09/01/2017 – Emmanuelle JAPPERT

 
C’est vrai ça ! Pourquoi avoir écrit un livre sur le sport et les femmes alors que je n’ai jamais été sportive de haut niveau ? Justement, c’est bien parce que je ne suis pas au cœur du mouvement sportif que j’ai eu envie de proposer un livre avec une autre approche : en donnant la parole à des femmes qui représentent la société d’aujourd’hui et en voulant faire partager leur vision du sport et l’importance qu’il a pour faire de leur vie… une œuvre. Piliers dans la famille depuis des millénaires tout en restant dans l’ombre (voire dans le sacrifice), les femmes actuelles remettent tout à plat, secouent les idées reçues et prennent de plus en plus leur place, quitte à bousculer la gente masculine un peu désarçonnée, pour qu’au final, tous et toutes soient les gagnants d’une mixité plus que nécessaire, incontournable pour relever les défis de demain. Et le sport a, je pense, une grande part à jouer dans un tel contexte.

Les femmes sont des messagères

Même si les femmes, d’une façon générale, n’ont pas été éduquées à la prise de parole en public, contrairement aux hommes, plus enclins à s’exprimer dans les médias et devant une assemblée, elles ne sont pas moins messagères de valeurs précieuses pour tous. Mais ne manquons-nous pas cruellement de modèles féminins bien identifiés (Lady Gaga est-elle vraiment une femme inspirante ?….) qui montrent le chemin à toutes les autres ? Cette réflexion m’a tout droit menée au sujet du livre.

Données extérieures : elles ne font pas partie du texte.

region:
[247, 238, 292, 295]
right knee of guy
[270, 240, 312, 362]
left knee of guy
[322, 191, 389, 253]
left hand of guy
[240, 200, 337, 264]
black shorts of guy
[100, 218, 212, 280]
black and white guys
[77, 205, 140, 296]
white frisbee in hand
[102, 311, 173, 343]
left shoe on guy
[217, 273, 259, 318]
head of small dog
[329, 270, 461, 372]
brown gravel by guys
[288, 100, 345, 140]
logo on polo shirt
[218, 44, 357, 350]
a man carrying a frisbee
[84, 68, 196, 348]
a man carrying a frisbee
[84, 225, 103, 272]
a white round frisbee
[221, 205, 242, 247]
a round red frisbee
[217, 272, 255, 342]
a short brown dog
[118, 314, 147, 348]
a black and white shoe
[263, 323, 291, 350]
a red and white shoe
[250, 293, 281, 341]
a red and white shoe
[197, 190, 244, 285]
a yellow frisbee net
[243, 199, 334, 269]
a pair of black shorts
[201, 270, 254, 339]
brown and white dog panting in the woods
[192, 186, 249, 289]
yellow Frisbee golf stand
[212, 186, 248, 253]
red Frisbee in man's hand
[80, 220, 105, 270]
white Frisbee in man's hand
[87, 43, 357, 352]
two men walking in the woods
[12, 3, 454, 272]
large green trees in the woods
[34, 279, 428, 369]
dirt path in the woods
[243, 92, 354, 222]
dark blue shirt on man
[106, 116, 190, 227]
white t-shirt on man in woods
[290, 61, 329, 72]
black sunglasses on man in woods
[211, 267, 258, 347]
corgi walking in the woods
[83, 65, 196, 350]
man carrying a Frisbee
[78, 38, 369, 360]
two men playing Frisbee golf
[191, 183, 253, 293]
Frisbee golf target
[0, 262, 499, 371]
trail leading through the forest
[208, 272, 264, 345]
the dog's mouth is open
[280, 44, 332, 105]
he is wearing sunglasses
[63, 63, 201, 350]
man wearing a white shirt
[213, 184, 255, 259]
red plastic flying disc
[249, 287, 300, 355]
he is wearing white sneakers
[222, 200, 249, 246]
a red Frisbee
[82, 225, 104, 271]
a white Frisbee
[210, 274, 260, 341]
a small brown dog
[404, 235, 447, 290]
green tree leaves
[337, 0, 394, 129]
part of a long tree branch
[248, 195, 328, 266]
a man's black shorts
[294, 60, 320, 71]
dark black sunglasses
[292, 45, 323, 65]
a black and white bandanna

En voulant interviewer des femmes qui osent jouer un rôle dans la société, en abordant l’émancipation féminine par le prime du sport, ce qui permet de concilier à la fois corps et esprits, j’ai voulu démontrer que les 23 femmes emblématiques du livre sont les symboles dont nous avons plus que jamais besoin aujourd’hui. Quand on est une adolescente, une étudiante, une mère de famille, une épouse, une professionnelle, une leadeur, une grand-mère…avoir la preuve qu’il est possible de faire du sport plusieurs fois par semaine, de se nourrir de façon équilibrée, d’avoir une vie familiale épanouie ET une carrière professionnelle réussie, de développer son leadership et de prendre sa place, n’est-ce pas libérateur ? Si ces femmes y parviennent, pourquoi pas les autres ? Voilà pourquoi #Wondersportwomen est bien plus qu’un beau livre riche des belles photos de Jennifer Sampieri. Il est au service de deux causes : d’une part la cause féminine et d’autre part la cause du mouvement naturel. Car même si les chiffres sont en hausse (50% des françaises déclarent faire une activité physique contre 37% à l’échelle européenne), elles représentent seulement 37% des licenciés d’une fédération sportive en France en 2014. C’est encore trop peu. Et saviez-vous que les jeunes ont perdu 25% de leurs capacités physiques en 40 ans (les 9-16 ans courent moins vite et moins longtemps) ?! Quand on sait que l’adolescence (14-20 ans) est une période où l’abandon de la pratique est plus important chez les filles (-45%) que chez les garçons (-35%), alors on mesure l’importance de parler et parler encore des bienfaits de la pratique sportive sur notre quotidien et notre réussite professionnelle.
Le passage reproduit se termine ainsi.